숫자의 범위가 비슷하지 않으면, 큰 거리에 있는 것을 조금 더 중요하게 생각할 수 있다.
예를 들면, 성별은 0, 1 밖에 없는데 티켓의 가격은 10달러, 20달러 티켓이 있다고 가정해보자.
10 달러, 20달러 티켓은 3등급이라고 생각해보면, 별로 다를 게 없다. 하지만 남자와 여자는 완전히 다르지만 1-0 이라 1 차이이고, 10달러 20달러는 차이는 10이다. 우리가 같은 range를 주지 않았을 경우 바보같은 Machine Learning Classifier는 10달러 차이가 남자하고 여자 차이보다 더 크게 느껴질 것이다. 해서 범위를 비슷하게 주기 위해서 소수점을 사용했다. 이 테크닉을 feature Scailng이라고 한다.
full$cabin <- ifelse(full$cabin == "A", 0,
ifelse(full$cabin == "B", 0.4,
ifelse(full$cabin == "C", 0.8,
ifelse(full$cabin == "D", 1.2,
ifelse(full$cabin == "E", 1.6,
ifelse(full$cabin == "F", 2,
ifelse(full$cabin == "G", 2.4,2.8)))))))
full %>%
group_by(pclass) %>% # class별 분리
summarise(mean_cabin = mean(cabin, na.rm=TRUE), # age 평균
sd_cabin = sd(cabin, na.rm=TRUE), # age 합계
median_cabin = median(cabin, na.rm=TRUE), # age 중앙값
cnt = n()) # 탑승객 수
# fill missing Fare with median fare for each Pclass
full$cabin <- ifelse((is.na(full$cabin) & full$pclass == 1), 0.8, full$cabin)
full$cabin <- ifelse((is.na(full$cabin) & full$pclass == 2), 2.0, full$cabin)

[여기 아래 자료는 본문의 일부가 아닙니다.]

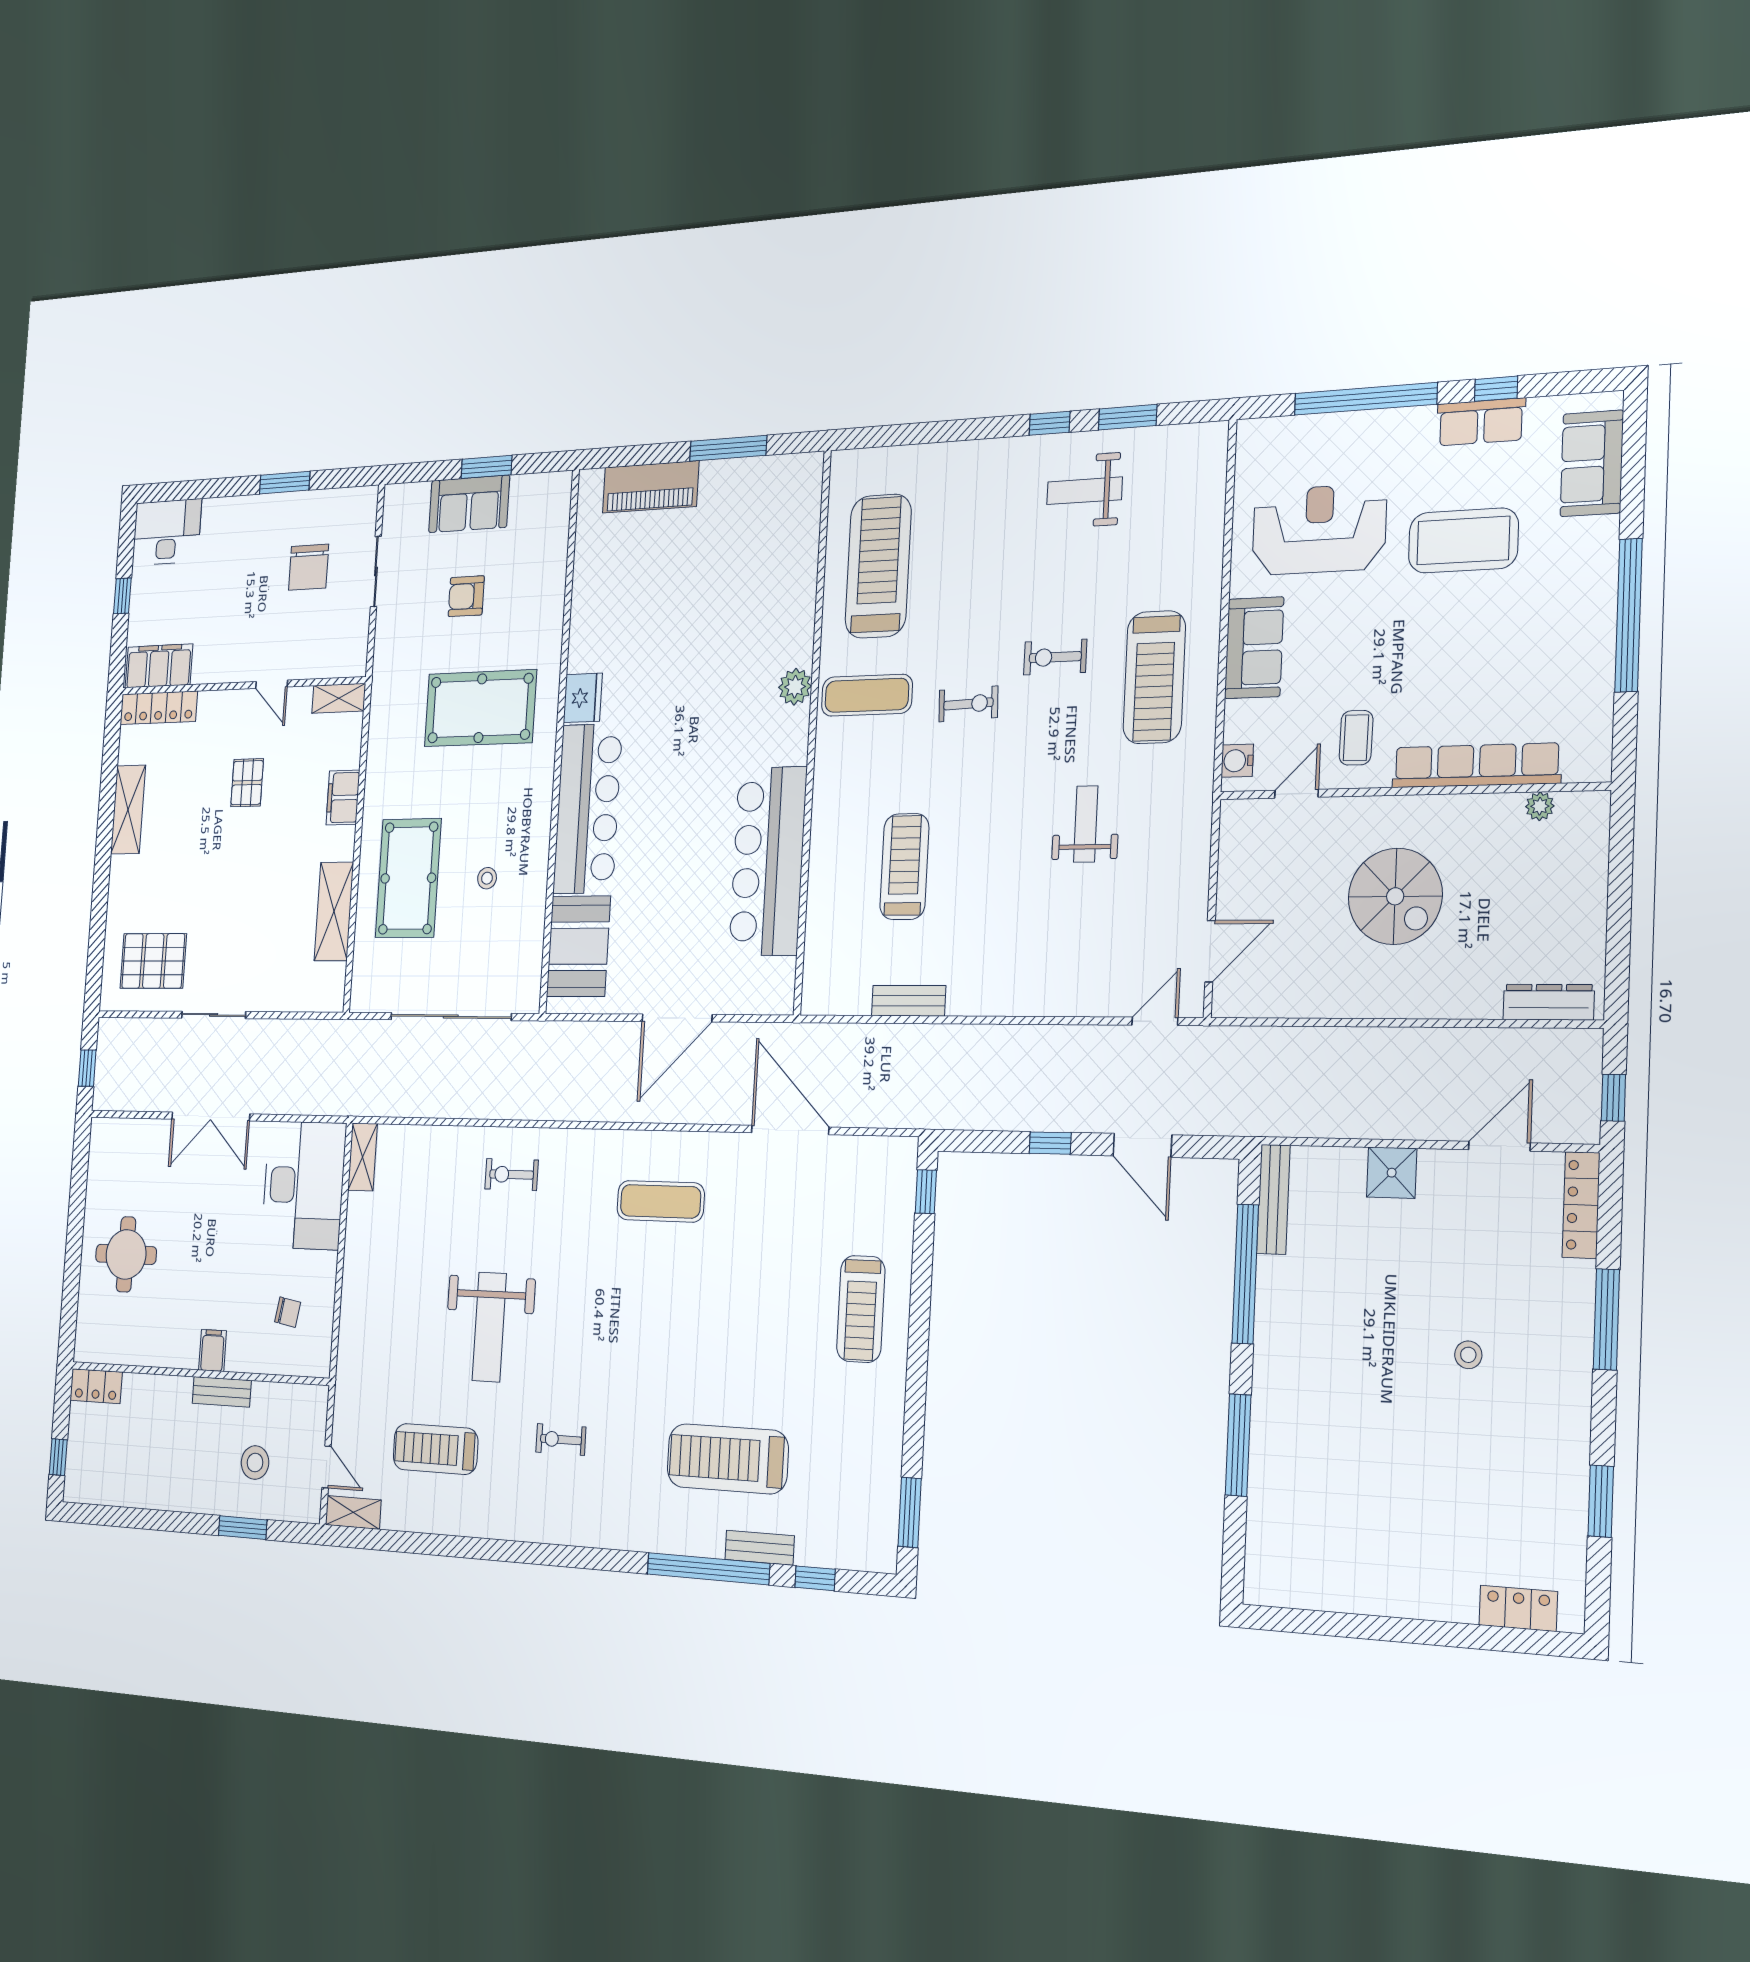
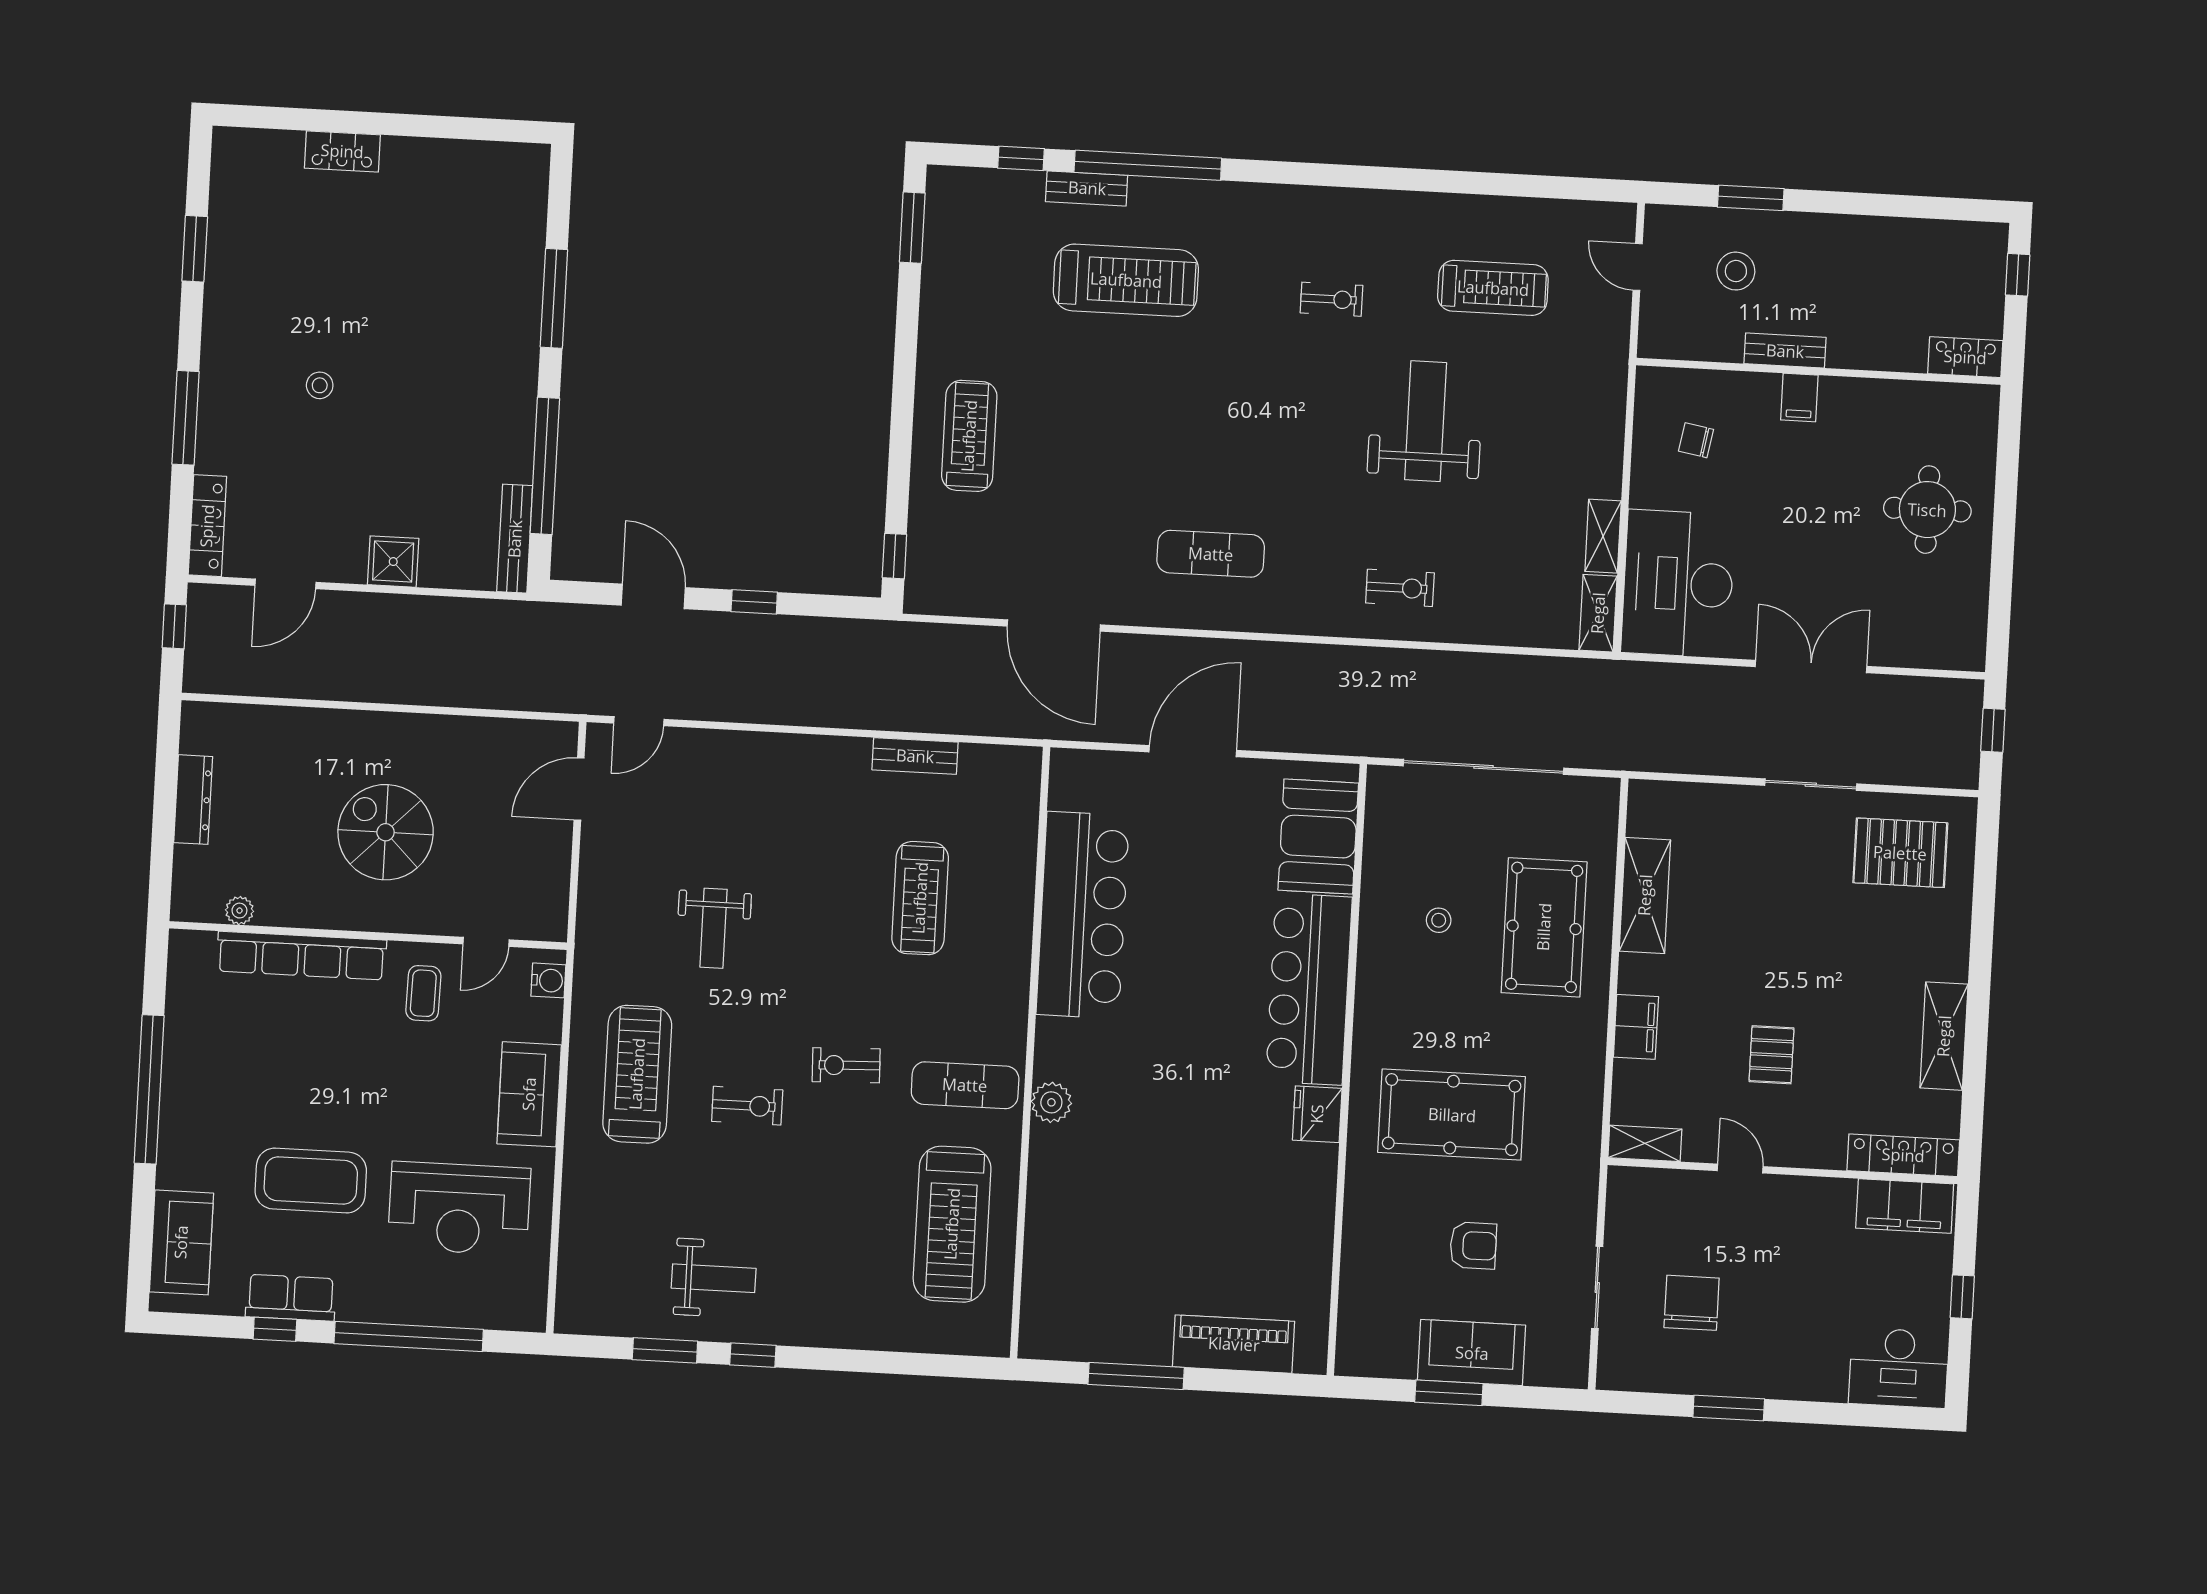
dresser: (1549, 1002) -> (193, 800), moved, turned -90
shelving: (353, 1512) -> (1603, 536), moved, turned 90
locker: (1518, 1608) -> (342, 151), moved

full$cabin <- ifelse((is.na(full$cabin) & full$pclass == 3), 2.0, full$cabin)
tbl_corr <- full %>%
filter(set=="train") %>%
select_if(is.numeric) %>%
cor(use="complete.obs") %>%
corrplot.mixed(tl.cex=0.85)
rmse <- function(yi, yhat_i){
sqrt(mean((yi - yhat_i)^2))
}
binomial_deviance <- function(y_obs, yhat){
epsilon = 0.0001
yhat = ifelse(yhat < epsilon, epsilon, yhat)
yhat = ifelse(yhat > 1-epsilon, 1-epsilon, yhat)
a = ifelse(y_obs==0, 0, y_obs * log(y_obs/yhat))
b = ifelse(y_obs==1, 0, (1-y_obs) * log((1-y_obs)/(1-yhat)))
return(2*sum(a + b))
}
panel.cor <- function(x, y, digits = 2, prefix = "", cex.cor, ...){
usr <- par("usr"); on.exit(par(usr))
par(usr = c(0, 1, 0, 1))
r <- abs(cor(x, y))
txt <- format(c(r, 0.123456789), digits = digits)[1]
txt <- paste0(prefix, txt)
if(missing(cex.cor)) cex.cor <- 0.8/strwidth(txt)
text(0.5, 0.5, txt, cex = cex.cor * r)
}
#full$survived <- as.factor(full$survived)
##full$pclass <- as.factor(full$pclass)
full$sex <- as.factor(full$sex)
#full$fare <- as.factor(full$fare)
full$cabin <- as.factor(full$cabin)
full$embarked <- as.factor(full$embarked)
full$title <- as.factor(full$title)
full$age_group <- as.factor(full$age_group)
##full$family_size <- as.factor(full$family_size)
full$family_sized <- as.factor(full$family_sized)
##full$ticket_unique <- as.factor(full$ticket_unique)
#full$ticket_size <- as.factor(full$ticket_size)
train <- full[full$set == 'train',]
train <- train[, -7]
prop.table(table(train$survived))
##
## 0 1
## 0.6161616 0.3838384
str(train)
## Classes 'tbl_df', 'tbl' and 'data.frame': 891 obs. of 12 variables:
## $ survived : num 0 1 1 1 0 0 0 0 1 1 ...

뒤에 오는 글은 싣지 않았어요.